Exponential organisations are those that embrace and can leverage the opportunities of connectivity which Leonhard says is about to become like air – or more aptly like running water, since more people will potentially be connected to the former than the latter. Leonhard quotes data suggesting a GDP increase of 1% for each 10% increase in connectivity – and says it may increase to 100% by 2020.

For consumers the benefits are clear, for businesses the issue is disruption and an end to a predictable cycle, even for a ‘closed’ business like shipping.

“If you are not connected to the cloud you are uncompetitive. We are already moving from connecting people to connecting things, which has obvious opportunities for logistics companies. The next step is connecting intelligence.”

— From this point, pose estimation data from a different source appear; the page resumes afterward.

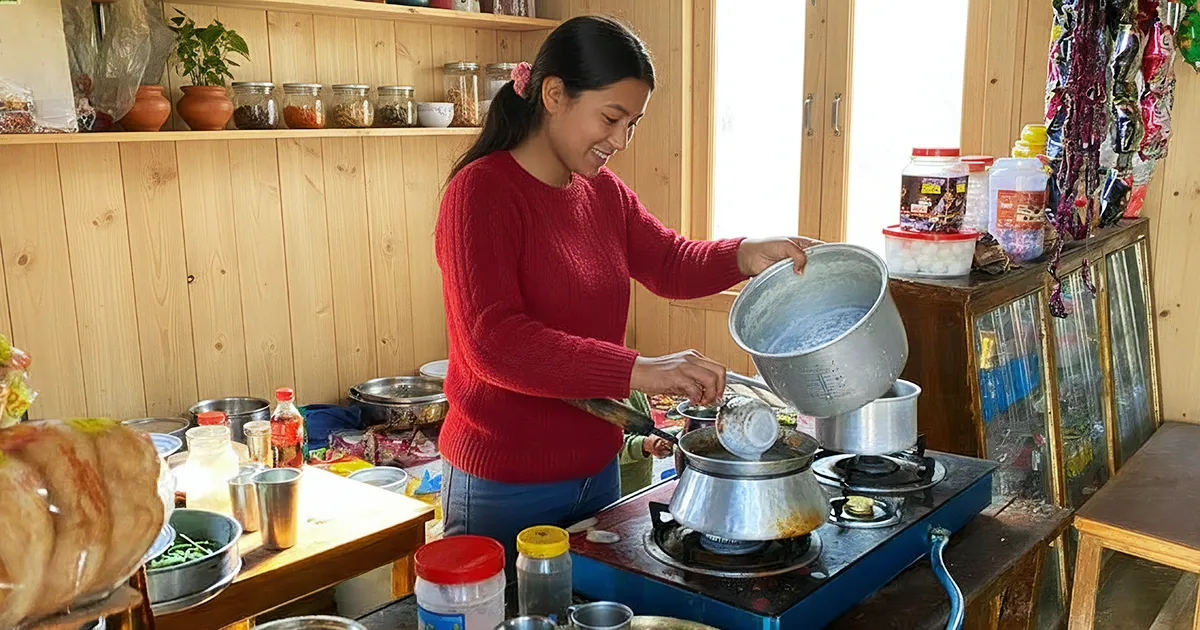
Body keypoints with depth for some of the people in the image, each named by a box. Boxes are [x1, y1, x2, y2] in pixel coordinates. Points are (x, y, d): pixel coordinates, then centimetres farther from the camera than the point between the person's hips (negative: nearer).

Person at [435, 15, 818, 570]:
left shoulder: (603, 191, 6)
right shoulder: (481, 191, -17)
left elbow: (670, 263, 13)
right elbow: (492, 342, -27)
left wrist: (745, 256, -7)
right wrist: (638, 371, -33)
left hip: (596, 469, 7)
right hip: (503, 488, -7)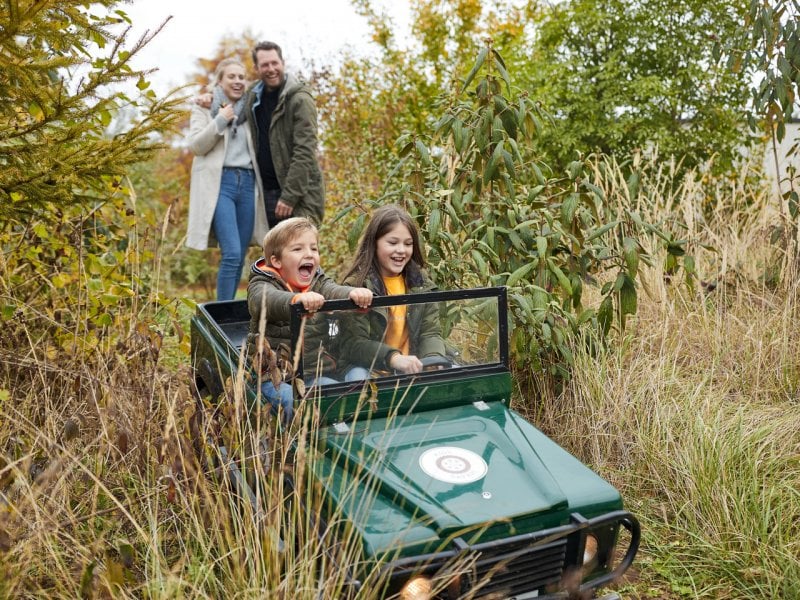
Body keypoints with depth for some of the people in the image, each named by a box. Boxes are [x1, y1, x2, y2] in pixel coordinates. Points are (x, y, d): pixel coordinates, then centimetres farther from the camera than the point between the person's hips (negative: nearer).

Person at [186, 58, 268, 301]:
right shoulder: (204, 107, 9)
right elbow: (195, 146, -3)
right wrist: (219, 121, -10)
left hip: (247, 183, 4)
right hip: (219, 184, -4)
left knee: (240, 257, 3)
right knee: (231, 254, -16)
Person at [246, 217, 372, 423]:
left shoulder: (318, 283, 7)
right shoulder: (260, 285, -6)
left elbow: (334, 291, -16)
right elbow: (267, 300, -31)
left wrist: (353, 293, -42)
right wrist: (298, 299, -53)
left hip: (313, 372, 4)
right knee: (294, 402, -29)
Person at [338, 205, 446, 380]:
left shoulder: (421, 282, 4)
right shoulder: (357, 285, -11)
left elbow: (431, 332, 1)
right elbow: (354, 344, -19)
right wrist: (393, 358, -36)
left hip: (412, 366, 5)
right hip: (369, 366, -4)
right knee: (358, 377, -35)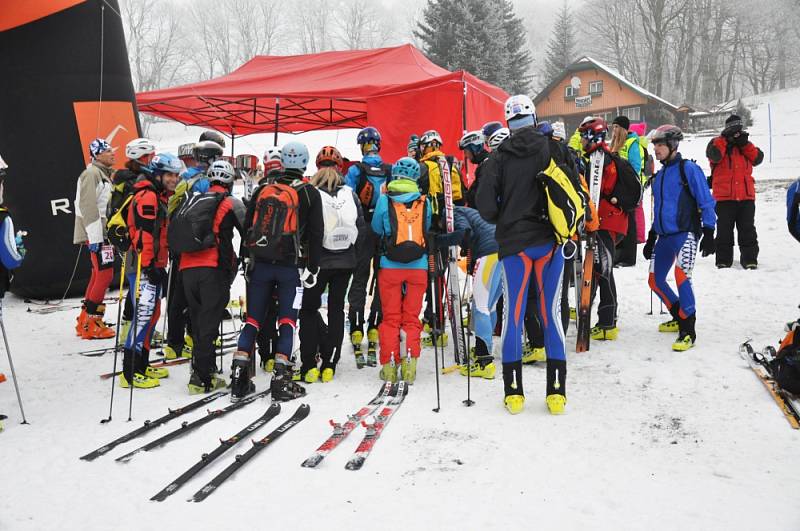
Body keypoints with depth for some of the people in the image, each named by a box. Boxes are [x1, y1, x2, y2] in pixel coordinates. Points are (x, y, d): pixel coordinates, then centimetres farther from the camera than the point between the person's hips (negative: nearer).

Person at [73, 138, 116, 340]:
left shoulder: (105, 173, 20)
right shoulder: (92, 173, -11)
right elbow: (88, 207, -19)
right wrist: (95, 238, -23)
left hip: (104, 232, 10)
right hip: (96, 233, -10)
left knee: (99, 275, 12)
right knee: (105, 274, -11)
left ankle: (85, 321, 20)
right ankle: (91, 323, -5)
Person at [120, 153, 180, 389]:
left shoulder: (160, 197, 19)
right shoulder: (147, 196, -13)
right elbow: (143, 235, -21)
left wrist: (160, 266, 24)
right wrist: (149, 266, -22)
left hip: (153, 266, 11)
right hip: (143, 267, -11)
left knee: (152, 314, 15)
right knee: (144, 315, -12)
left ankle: (141, 365, 25)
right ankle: (130, 372, -7)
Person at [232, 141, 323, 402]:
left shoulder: (263, 188, 8)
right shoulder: (309, 193, -1)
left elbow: (247, 227, 12)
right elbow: (315, 234, -2)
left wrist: (246, 261, 19)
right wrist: (312, 268, 3)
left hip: (259, 264, 3)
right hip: (291, 266, -3)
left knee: (253, 319, 9)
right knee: (287, 321, 2)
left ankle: (239, 376, 4)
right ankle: (281, 379, -2)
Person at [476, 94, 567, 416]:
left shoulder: (501, 156, -2)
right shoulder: (553, 148, 0)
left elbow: (485, 204, -6)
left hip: (514, 242, -1)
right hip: (549, 240, 1)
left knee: (513, 314, 6)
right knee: (551, 313, 6)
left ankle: (514, 392, 9)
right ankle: (556, 392, 7)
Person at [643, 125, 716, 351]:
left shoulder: (688, 169, -6)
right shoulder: (660, 175, 15)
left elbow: (706, 202, -8)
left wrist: (708, 232, -16)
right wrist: (651, 238, 23)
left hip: (685, 233, -8)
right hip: (664, 236, 8)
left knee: (681, 275, -26)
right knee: (655, 280, 10)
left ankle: (688, 331, -17)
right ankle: (679, 318, 31)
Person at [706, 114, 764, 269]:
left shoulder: (746, 144, 17)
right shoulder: (717, 142, 5)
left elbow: (758, 158, 2)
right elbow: (714, 155, -18)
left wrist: (745, 144, -6)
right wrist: (725, 138, -13)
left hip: (746, 196, 3)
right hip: (724, 197, -3)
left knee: (748, 230, 4)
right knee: (724, 231, 1)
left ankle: (750, 259, 9)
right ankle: (723, 260, 8)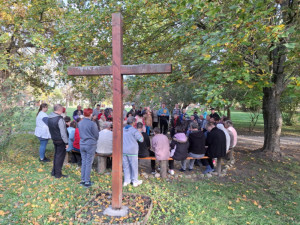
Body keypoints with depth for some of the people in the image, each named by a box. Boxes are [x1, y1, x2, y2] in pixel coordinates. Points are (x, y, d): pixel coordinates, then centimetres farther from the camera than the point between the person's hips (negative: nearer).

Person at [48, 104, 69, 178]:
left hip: (54, 139, 8)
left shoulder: (49, 118, 4)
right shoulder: (59, 119, -23)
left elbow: (50, 129, 13)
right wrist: (66, 142, -14)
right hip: (60, 141, -8)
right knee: (60, 156, 4)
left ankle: (54, 172, 29)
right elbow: (63, 132, -21)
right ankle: (58, 174, 13)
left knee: (56, 155, 20)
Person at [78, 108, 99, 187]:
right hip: (90, 145, -6)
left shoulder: (80, 123, 2)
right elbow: (96, 135, -8)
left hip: (82, 144, 6)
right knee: (88, 164, 2)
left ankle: (83, 180, 24)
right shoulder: (92, 124, -16)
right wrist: (94, 140, 12)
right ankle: (87, 182, 9)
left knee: (83, 163, 15)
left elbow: (80, 134, 12)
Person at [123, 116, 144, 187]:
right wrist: (140, 134, 5)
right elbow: (141, 139, -11)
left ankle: (126, 181, 22)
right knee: (134, 166, 8)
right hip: (132, 151, -5)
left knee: (126, 166, 14)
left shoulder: (122, 130, 4)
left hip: (123, 150, 5)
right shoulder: (134, 130, -14)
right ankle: (135, 181, 18)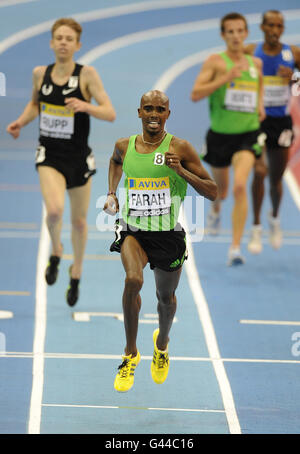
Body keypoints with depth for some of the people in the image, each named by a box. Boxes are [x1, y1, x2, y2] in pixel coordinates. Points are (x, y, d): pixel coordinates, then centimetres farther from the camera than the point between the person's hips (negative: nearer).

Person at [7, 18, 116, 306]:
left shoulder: (87, 74, -11)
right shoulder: (40, 74, -2)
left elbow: (110, 113, -15)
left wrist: (85, 106, -32)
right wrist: (21, 122, 2)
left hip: (79, 157, 0)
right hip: (50, 155, 0)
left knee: (79, 221, 13)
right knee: (54, 211, -24)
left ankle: (76, 273, 38)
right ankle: (55, 252, 9)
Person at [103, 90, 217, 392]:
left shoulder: (179, 149, -9)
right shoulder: (124, 146, 1)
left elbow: (212, 192, -8)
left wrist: (181, 171, -21)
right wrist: (112, 192, 15)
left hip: (168, 234, 0)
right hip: (133, 230, 0)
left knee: (166, 297, 16)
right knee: (133, 280, -28)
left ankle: (161, 344, 51)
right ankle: (130, 354, -12)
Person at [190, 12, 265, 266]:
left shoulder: (255, 63, 6)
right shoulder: (215, 62, -6)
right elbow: (195, 94, -16)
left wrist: (260, 103, 9)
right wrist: (225, 78, -24)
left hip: (248, 133, 0)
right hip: (220, 134, 0)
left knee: (240, 186, -22)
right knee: (221, 189, 18)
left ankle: (236, 247, -21)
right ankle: (215, 210, 58)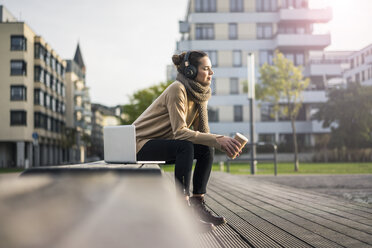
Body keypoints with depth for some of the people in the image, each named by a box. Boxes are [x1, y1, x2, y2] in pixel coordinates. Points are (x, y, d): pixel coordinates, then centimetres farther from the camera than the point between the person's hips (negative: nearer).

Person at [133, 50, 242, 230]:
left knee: (207, 149, -9)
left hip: (161, 144, 8)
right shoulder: (177, 90, -22)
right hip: (141, 144, -8)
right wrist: (218, 140, -35)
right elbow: (180, 132, -30)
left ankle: (197, 204, -7)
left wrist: (225, 143, -19)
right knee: (185, 146, -32)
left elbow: (203, 132, 1)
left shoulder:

Business has some catching up to do he reckons and has to also embrace change and disruption as facts of life. Systems of data and records are moving towards systems of engagement and intelligence, both with customers and co-workers.

Even though he is quite convinced of an increasingly automated future for business – ‘don’t let your kids pick a job which can be done by machines’ – he was quick to stress the human factor and how a focus on the things that computers can never do can create value, and maybe stop us becoming slaves to technology, by focussing on our ‘right brain’ skills.

That will mean looking ahead as he suggests, using the kind of predictive analytics and big data that are becoming commonplace topic. He also believes in the not entirely new idea of breaking silos to embrace your place in the ecosystem, thinking and acting in an arena of operation, rather than as an industry. “Tesla is a technology company, Audi is a car company. The New York Times is multimedia business, not just a publisher. There could be a similar model in logistics and shipping.”

Despite his sense of mission, Leonhard is clear that technology is still just a tool rather than a replacement for human reality. In fact human capital has never been more valuable.

“Intelligence comes from understanding humans and having a human quality to your brand, you have to read between the data to create value,” he says. “And as we strive for hyper-efficiency, human skills become more critical.”

To an audience that has already embraced disruptive technology as ShipServ users, the message was still a challenge: prepare for more of the same and embrace the unknowns. Not to do so would be a worse error, for as Leonhard says; “The future is not something that happens, it’s something you create – though some things will happen regardless.”